Andy MacPhail, who put the final pieces of the 1987 Twins'
puzzle together, believes the team's defining moment came during
Game 7 of its World Series triumph over St. Louis. The Twins had
fallen behind 2-0 in the second inning, and closed their deficit to
a single run entering the bottom of the fifth inning.
To those inhabiting the home dugout, this was not a time for
panic. Instead, it was a signal that there was ample time for one
more practical joke.
During the interlude between the top and bottom of the fifth
inning, someone in the Twins dugout locked public address announcer
Bob Casey in the bathroom next to the dugout, then lathered his
telephone earpiece and nearby towel with shaving cream. In short
order, Casey nearly delayed the game, coated his ear in shaving
cream when he answered a supposed emergency call, then soaked his
suit while trying to wipe off his ear.
"I'm so nervous I can hardly watch the game, much less
participate in it, and they're thinking about locking Casey in the
bathroom," MacPhail, the Twins' former general manger, said. "To me,
that's the memory that will forever highlight that group."

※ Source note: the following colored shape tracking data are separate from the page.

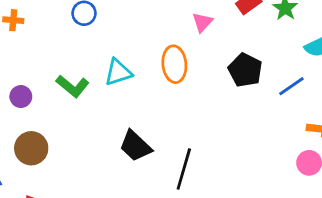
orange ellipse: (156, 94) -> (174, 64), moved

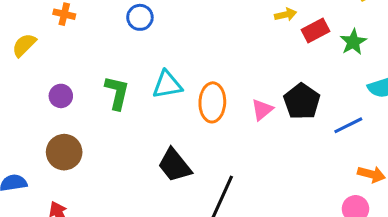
pink triangle: (202, 22) -> (262, 110), moved
orange ellipse: (174, 64) -> (212, 102), moved
green L-shape: (73, 86) -> (117, 93), turned -124

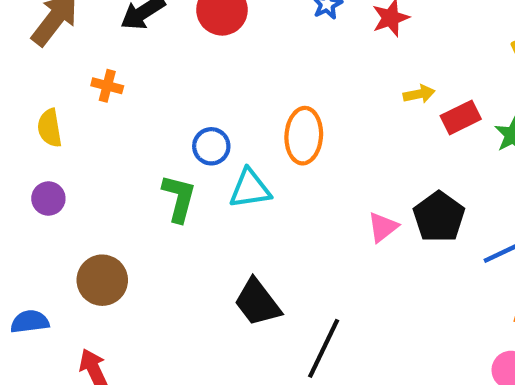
blue circle: (140, 17) -> (211, 146), moved
yellow semicircle: (24, 45) -> (50, 128), turned -56
purple circle: (61, 96) -> (48, 198), moved
orange ellipse: (212, 102) -> (304, 136), moved

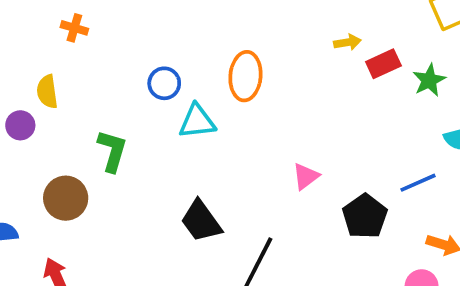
yellow semicircle: (50, 128) -> (47, 92), moved
green L-shape: (179, 198) -> (112, 151), moved
black pentagon: (439, 217) -> (365, 216), moved
pink triangle: (383, 227) -> (306, 176), moved

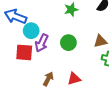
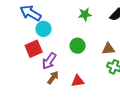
purple arrow: (42, 43) -> (49, 61), moved
red square: (24, 52) -> (34, 49), turned -36

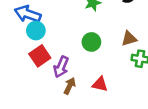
cyan circle: (43, 29) -> (36, 31), moved
red triangle: (78, 81) -> (100, 84), turned 32

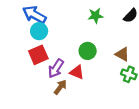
brown triangle: (129, 39) -> (122, 54), turned 35
red triangle: (100, 84) -> (77, 72), moved

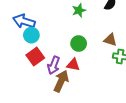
brown arrow: (60, 87) -> (61, 81), size x1.5

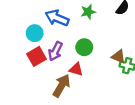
blue arrow: (24, 21) -> (57, 18), moved
brown triangle: (110, 40) -> (118, 57), moved
purple arrow: (54, 65) -> (55, 51), moved

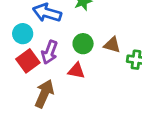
brown triangle: (118, 57) -> (112, 45), moved
brown arrow: (61, 86) -> (44, 94), moved

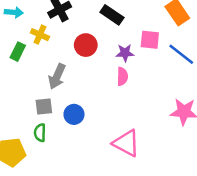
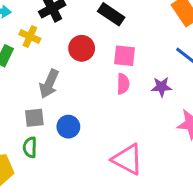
pink square: (150, 40) -> (125, 56), moved
purple star: (125, 53) -> (161, 87), moved

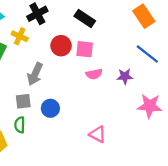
pink square: (125, 56) -> (85, 49), moved
pink semicircle: (123, 84) -> (94, 74), turned 77
pink triangle: (127, 159) -> (98, 134), size x0.7

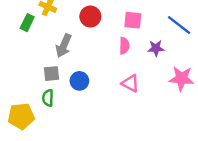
pink square: (85, 49) -> (133, 20), moved
pink semicircle: (94, 74) -> (124, 46), turned -77
pink triangle: (98, 134) -> (130, 83), moved

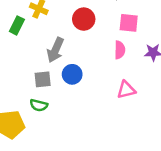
blue circle: (79, 81) -> (72, 74), moved
pink triangle: (130, 83) -> (126, 90), turned -42
green semicircle: (48, 98) -> (39, 105), turned -77

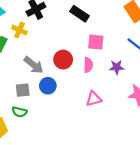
red circle: (84, 19) -> (63, 60), moved
gray arrow: (55, 50) -> (34, 65), turned -75

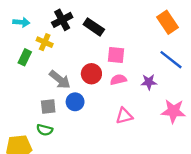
black rectangle: (79, 14) -> (94, 27), moved
pink square: (96, 42) -> (116, 55), moved
pink semicircle: (88, 65) -> (118, 80), turned -104

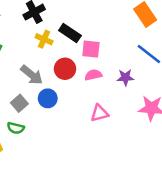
black rectangle: (94, 27) -> (70, 33), moved
yellow cross: (45, 42) -> (44, 39), moved
gray square: (48, 107) -> (19, 103), turned -35

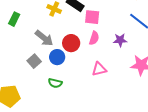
red circle: (65, 69) -> (71, 43), moved
pink semicircle: (93, 75) -> (94, 38), turned 120
green semicircle: (16, 128) -> (55, 83), moved

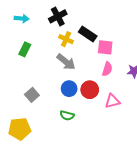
gray arrow: (44, 38) -> (66, 62), moved
red circle: (71, 43) -> (90, 90), moved
gray square: (34, 61) -> (32, 95), moved

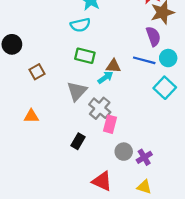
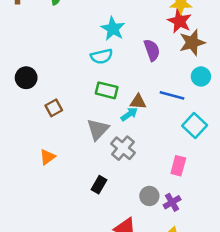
purple semicircle: (153, 36) -> (152, 50), moved
cyan circle: (168, 58) -> (201, 76), moved
orange triangle: (31, 116) -> (47, 157), turned -35
pink rectangle: (110, 124) -> (178, 166), moved

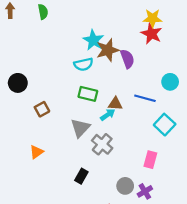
brown star: (192, 43) -> (108, 50), moved

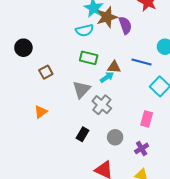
gray circle: (125, 186) -> (115, 137), moved

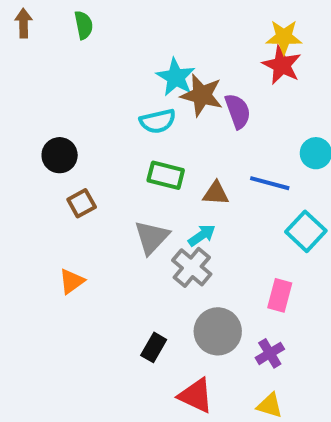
brown star: (107, 17) -> (202, 95), turned 30
black circle: (23, 48) -> (60, 155), moved
cyan arrow: (107, 77) -> (202, 235), moved
black rectangle: (82, 134) -> (154, 347), moved
gray circle: (115, 137) -> (218, 331), size x1.5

The Twins will gather this weekend to celebrate the 10th
anniversary of their first World Series championship. A moment of
silence would be a fitting prelude to the proceedings, because the
'87 Twins truely represent the passing of an era.
This was a team of character and characters - Bert Blyleven,
Dan Gladden, Al Newman, Tom Brunansky, Kirby Puckett, Kent Hrbek and
Gary Gaetti to name a few - who would have been more at home in a
1950s clubhouse. They were ballplayers first, corporate entities
Of the World Series contestants since 1987, only the 1993
Philadelphia Phillies come close to matching the Twins' zany
approach, and the Phillies were beaten in six games by Toronto. As
baseball heads deeper and deeper into the modern (read big business)
era, former '87 Twins have come to realize that their kind has all
but passed from the game. Many of them were made painfully aware of
that by the time their own playing careers had ended.
What they had in the summer of '87 - the camaraderie, the daily
jokes and the simple love of the game - was never found again by
those who left the Twins. On this team, no one ate alone. Family
outings on off days were frequent occurrences.
"I remember so much more off-the-field stuff from that year,"
Hrbek said. "Parties at somebody's house, families getting together.
I think that's why everybody's so fired up about this deal the '87
reunion. You're not only going to see the guys, you're going to see
the families again."
Brunansky said that as a Twin he took it for granted that every
team was filled with players who arrived at the clubhouse early,
left several hours after games and frequently socialized away from
the ballpark. He was wrong.
"What we shared was real unique, from what I learned later,"
said Brunansky, who was traded to St. Louis early in the 1988
It was not only the clubhouse attitude that separated the Twins
from their contemporaries. The Twins were, quite literally, built
like an old-time baseball team - from the ground up.
Six members of the World Series team were rookies in 1982:
Hrbek, Gaetti, Brunansky, Frank Viola, Randy Bush and Tim Laudner.
The Class of '82 survived 102 losses in their rookie season, and by
1984 were involved in a September pennant race with Kansas City.
Puckett, who would emerge as the team's superstar, matriculated
from the Twins' farm system in 1984. The building blocks - a strong
cast of everyday players and a No. 1 starting pitcher in Viola -
were in place. Still, the 1986 Twins were 71-91 and endured their
second managerial change in two seasons when Tom Kelly replaced Ray
Miller in September.
The turning point came in two key acquisitions by MacPhail and
his staff before the 1987 season. The first was a trade that brought
closer Jeff Reardon from Montreal. Minnesota ended Ron Davis' tenure
as closer - politely described as an emotional rollercoaster - late
in a 1986 trade with the Chicago Cubs. Reardon provided instant
Said Brunansky: "I still remember sitting in the kitchen when I
heard the news and I immediately called Herbie Hrbek. I said,
`Hey, Rex, we got a shot.' "
The final piece was a trade with the Giants that brought
Gladden to the Twins three days before the end of spring training.
That deal gave the Twins a decent leadoff hitter and a strong
defensive left fielder. More important, it provided the clubhouse
with an emotional sparkplug - the one missing intangible.
"He gave us somebody on our team that guys on other teams
probably hated," catcher Tim Laudner said. "For years we'd been
playing teams where we'd say, `Gol, I hate that one guy.' . . . And
now, we finally had that guy on our team."